Your Bad Day Excellence plan is a tiny, automatic starter that you can do even when your head feels like wet cardboard. Build it now. Here is how.
Pick a habit you want to keep: reading, working out, writing, budgeting, parenting routines. List the ways life goes sideways: sleepless night, sick kid, deadline pileup, brain fog. Now write the smallest action you can do in each scenario. Make it so small it feels silly.
Examples:
- Work: write one messy sentence instead of the full email. Just the ugly first line.
- Parenting: read one page with your kid. One page still counts.
- Health: put on workout shoes. If that leads to one push-up, great. If not, the shoes still win.
- Money: log in and glance at your accounts. No full budget audit. Just look.
Do the tiny action. Then reward it.
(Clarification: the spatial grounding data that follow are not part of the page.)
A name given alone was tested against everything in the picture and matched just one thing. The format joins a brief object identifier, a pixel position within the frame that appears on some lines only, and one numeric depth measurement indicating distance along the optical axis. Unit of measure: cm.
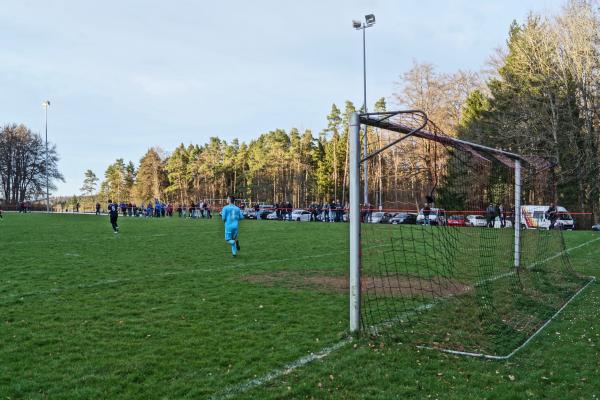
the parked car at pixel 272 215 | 4572
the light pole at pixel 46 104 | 6209
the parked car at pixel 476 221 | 2068
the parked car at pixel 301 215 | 4312
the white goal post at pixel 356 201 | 586
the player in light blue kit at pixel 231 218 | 1327
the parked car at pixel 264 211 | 4703
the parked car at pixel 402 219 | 3219
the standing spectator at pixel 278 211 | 4318
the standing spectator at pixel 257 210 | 4469
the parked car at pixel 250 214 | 4788
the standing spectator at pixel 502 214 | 1582
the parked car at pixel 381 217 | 3055
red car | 2119
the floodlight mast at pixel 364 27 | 3360
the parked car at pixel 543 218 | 2183
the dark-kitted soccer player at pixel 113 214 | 2300
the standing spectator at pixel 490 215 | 1687
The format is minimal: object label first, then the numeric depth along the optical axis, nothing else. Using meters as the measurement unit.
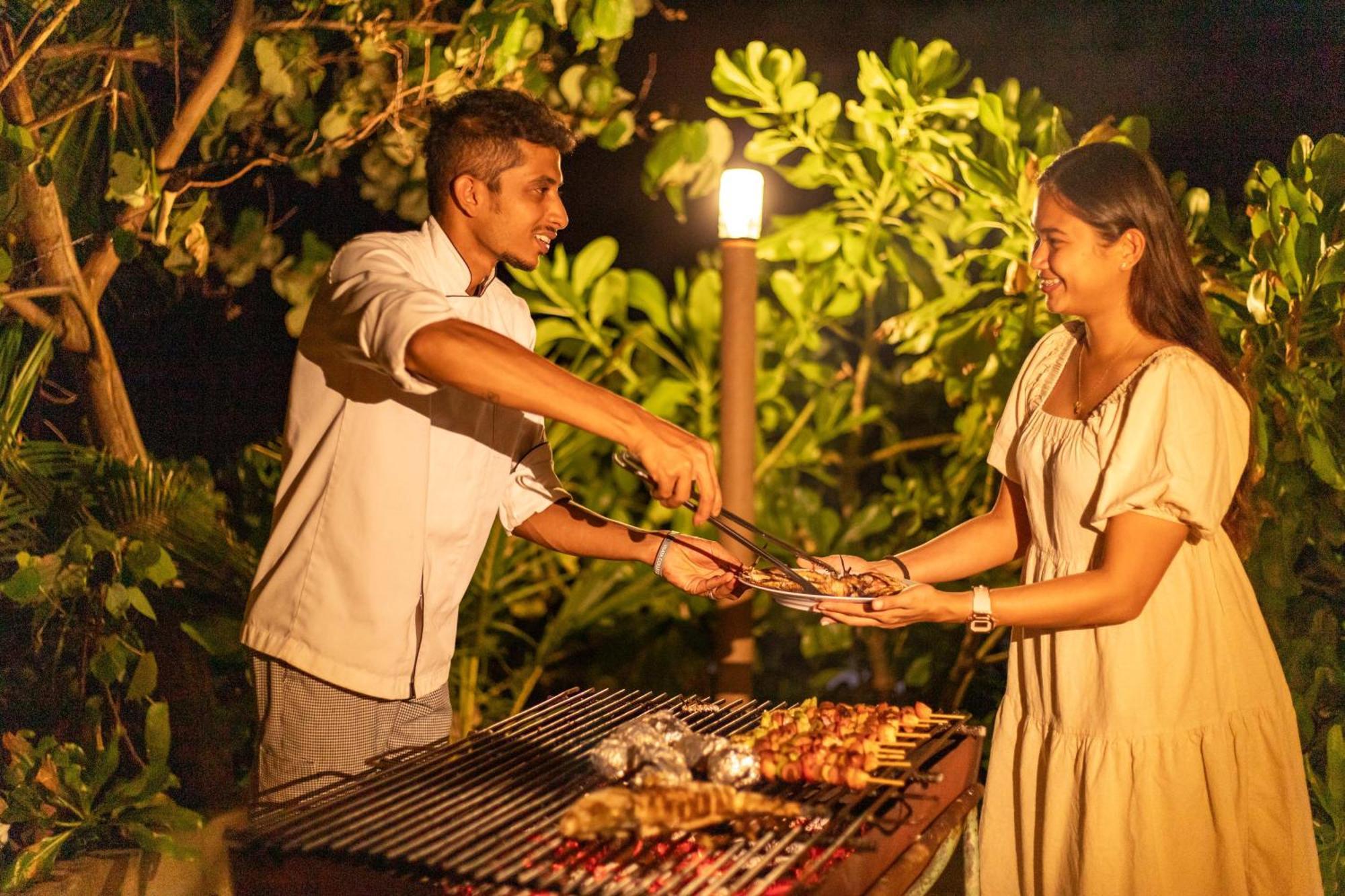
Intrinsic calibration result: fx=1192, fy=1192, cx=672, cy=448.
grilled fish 1.74
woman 2.29
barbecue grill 1.68
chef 2.08
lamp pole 3.51
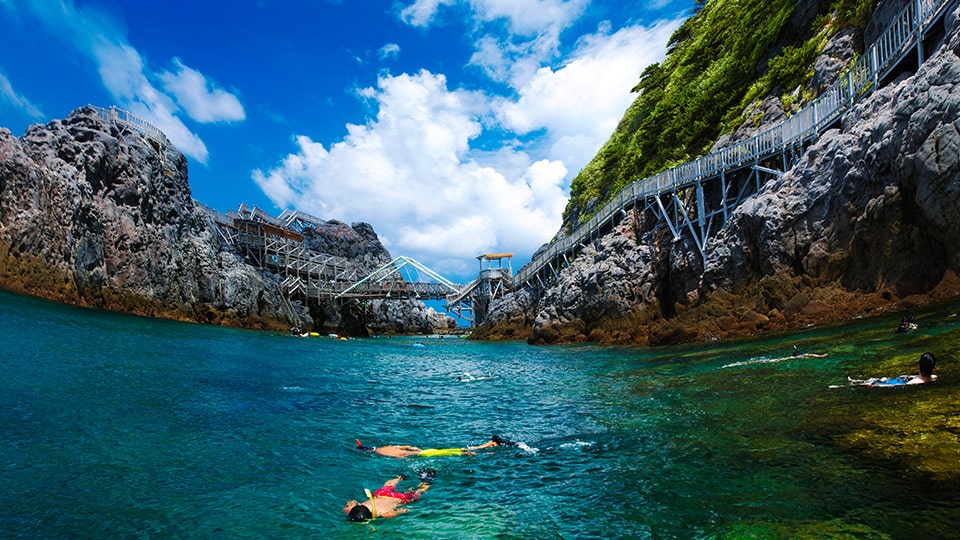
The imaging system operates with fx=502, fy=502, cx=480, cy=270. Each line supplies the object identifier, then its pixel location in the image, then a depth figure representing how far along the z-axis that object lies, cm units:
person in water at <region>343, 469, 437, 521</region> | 675
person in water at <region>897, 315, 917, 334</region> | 1245
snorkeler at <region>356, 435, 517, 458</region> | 975
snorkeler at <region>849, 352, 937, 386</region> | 878
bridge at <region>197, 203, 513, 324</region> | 6347
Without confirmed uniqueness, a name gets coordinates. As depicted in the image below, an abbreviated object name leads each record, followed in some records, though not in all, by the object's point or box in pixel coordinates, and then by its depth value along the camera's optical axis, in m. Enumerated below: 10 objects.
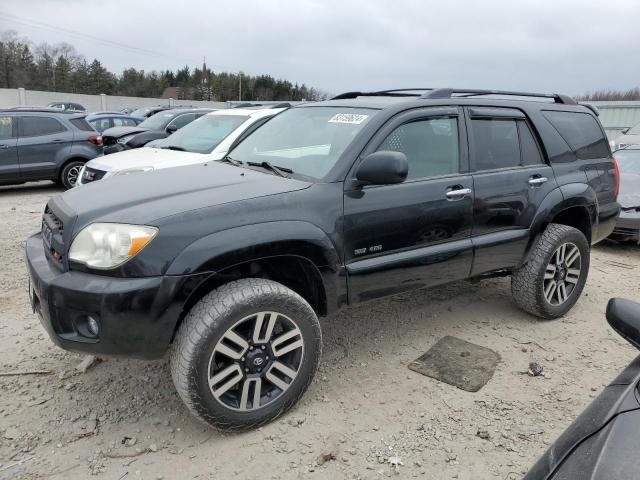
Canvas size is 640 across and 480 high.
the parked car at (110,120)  14.55
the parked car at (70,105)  28.09
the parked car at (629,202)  6.86
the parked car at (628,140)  9.85
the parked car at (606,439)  1.32
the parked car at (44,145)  9.21
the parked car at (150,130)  9.92
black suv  2.46
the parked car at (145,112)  19.25
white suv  6.35
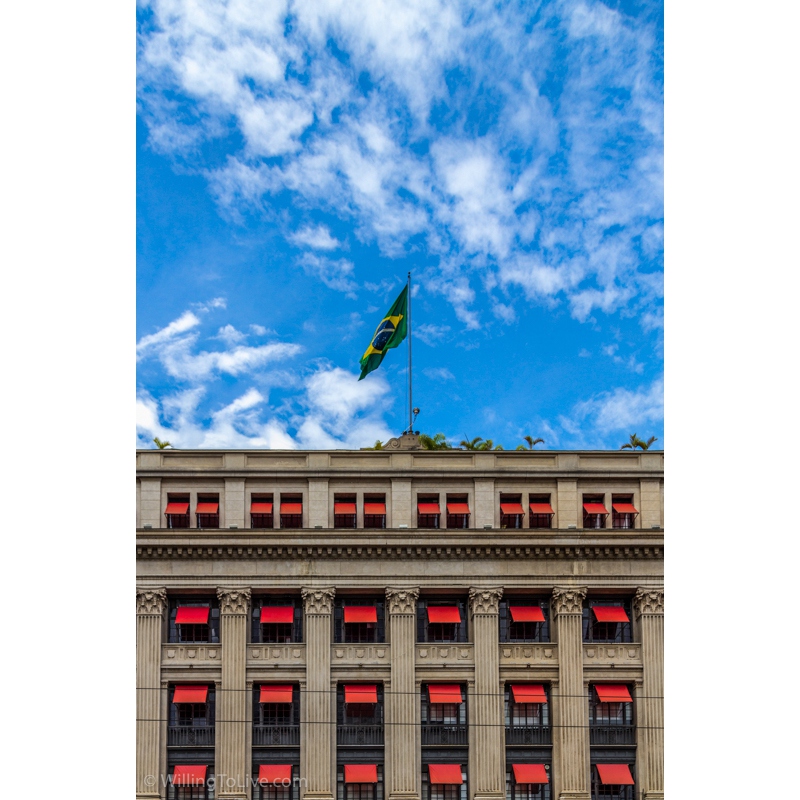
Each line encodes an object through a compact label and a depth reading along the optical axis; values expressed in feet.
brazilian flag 118.52
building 109.81
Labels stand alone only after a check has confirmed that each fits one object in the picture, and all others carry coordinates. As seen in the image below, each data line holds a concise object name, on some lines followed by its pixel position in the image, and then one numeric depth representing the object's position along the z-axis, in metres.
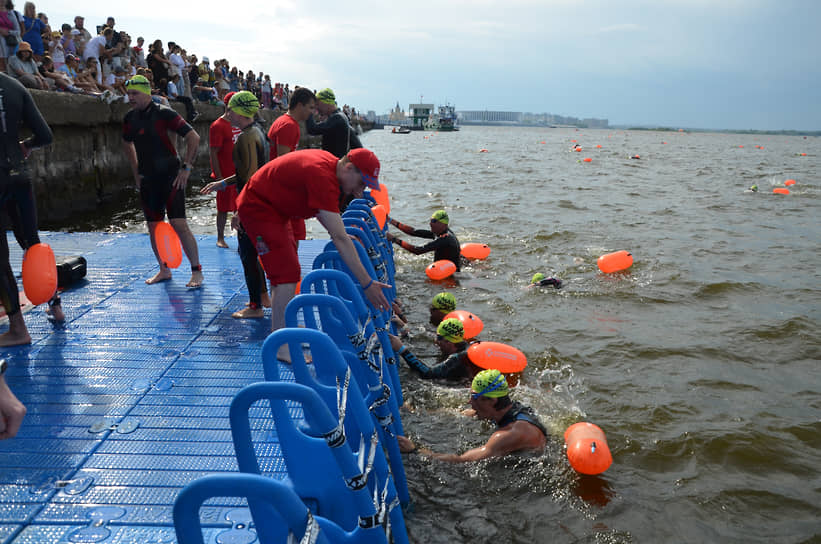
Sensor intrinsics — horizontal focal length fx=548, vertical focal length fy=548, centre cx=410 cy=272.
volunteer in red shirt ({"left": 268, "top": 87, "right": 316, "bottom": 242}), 6.02
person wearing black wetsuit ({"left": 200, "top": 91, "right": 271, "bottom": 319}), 5.38
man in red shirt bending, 3.65
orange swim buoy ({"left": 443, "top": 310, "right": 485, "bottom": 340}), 6.91
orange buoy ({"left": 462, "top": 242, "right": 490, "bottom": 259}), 11.49
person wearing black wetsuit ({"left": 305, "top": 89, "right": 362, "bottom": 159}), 7.43
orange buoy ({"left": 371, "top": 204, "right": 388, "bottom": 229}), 7.29
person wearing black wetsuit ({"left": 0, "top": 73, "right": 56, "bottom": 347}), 4.12
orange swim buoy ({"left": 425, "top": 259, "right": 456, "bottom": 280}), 9.60
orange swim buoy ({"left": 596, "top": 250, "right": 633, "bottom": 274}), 10.48
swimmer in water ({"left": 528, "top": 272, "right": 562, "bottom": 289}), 9.71
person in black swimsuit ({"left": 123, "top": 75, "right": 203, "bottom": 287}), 5.59
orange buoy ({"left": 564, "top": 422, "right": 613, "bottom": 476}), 4.40
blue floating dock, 2.76
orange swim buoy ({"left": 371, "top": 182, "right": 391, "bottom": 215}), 9.38
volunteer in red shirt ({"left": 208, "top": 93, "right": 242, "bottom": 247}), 7.22
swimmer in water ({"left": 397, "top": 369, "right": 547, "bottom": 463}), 4.59
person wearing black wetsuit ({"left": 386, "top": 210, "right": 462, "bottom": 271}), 9.45
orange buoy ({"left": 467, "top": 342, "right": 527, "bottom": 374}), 5.97
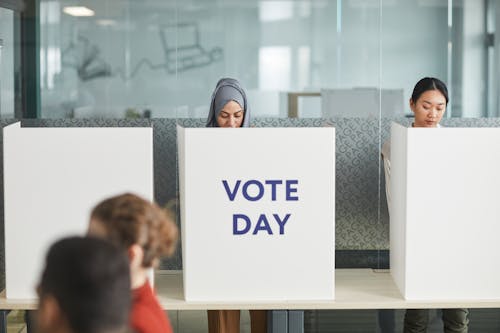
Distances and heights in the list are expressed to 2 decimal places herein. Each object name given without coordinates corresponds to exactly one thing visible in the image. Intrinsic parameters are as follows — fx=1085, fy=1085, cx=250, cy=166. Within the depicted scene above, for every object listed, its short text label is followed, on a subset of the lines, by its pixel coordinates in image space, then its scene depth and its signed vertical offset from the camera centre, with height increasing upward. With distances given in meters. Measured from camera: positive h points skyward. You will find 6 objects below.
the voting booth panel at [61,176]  3.61 -0.15
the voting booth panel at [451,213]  3.64 -0.28
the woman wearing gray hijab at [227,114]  3.96 +0.06
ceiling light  4.46 +0.49
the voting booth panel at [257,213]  3.62 -0.28
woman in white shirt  3.96 +0.03
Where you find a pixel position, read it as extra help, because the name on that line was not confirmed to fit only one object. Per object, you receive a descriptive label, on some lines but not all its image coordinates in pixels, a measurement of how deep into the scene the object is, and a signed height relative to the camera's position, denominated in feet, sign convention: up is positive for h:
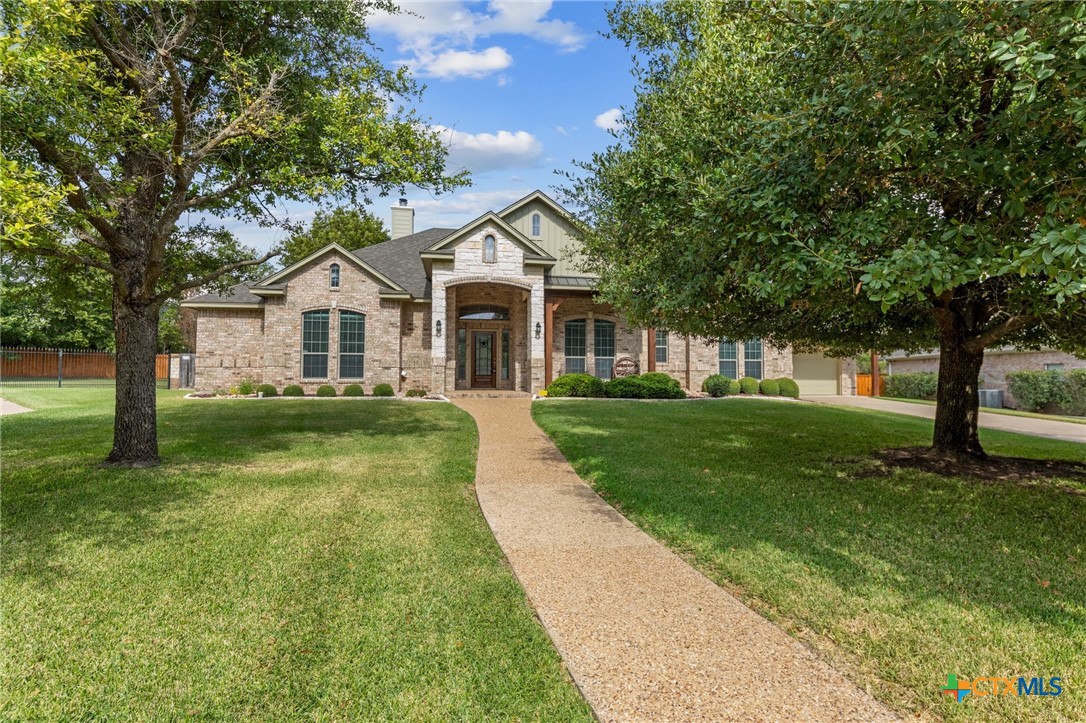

I keep a jar of Jolly Ranchers on my desk. When executive function bails on me, I do one messy thing and take a candy. Sugar is not the hero here. The loop is. Cue, tiny action, small reward. Repeat that enough times and your brain starts craving the starter step.
Here is the mindset shift that makes it stick. You are not chasing perfect days. You are counting reps on bad ones. Every time you execute your tiny action, say it out loud: “That counts.” It sounds corny. It works. Your brain needs the audible win.
Control what you can. Your alarm, your staging, your first sip of water, your one sentence, your one page. Let go of the rest. The news will be loud. The economy will do what it wants. People will have feelings. You still get to roll out a mat, put on shoes, open a book, and build a life out of tiny wins.
Today might be a bad day. Good. Perfect for excellence.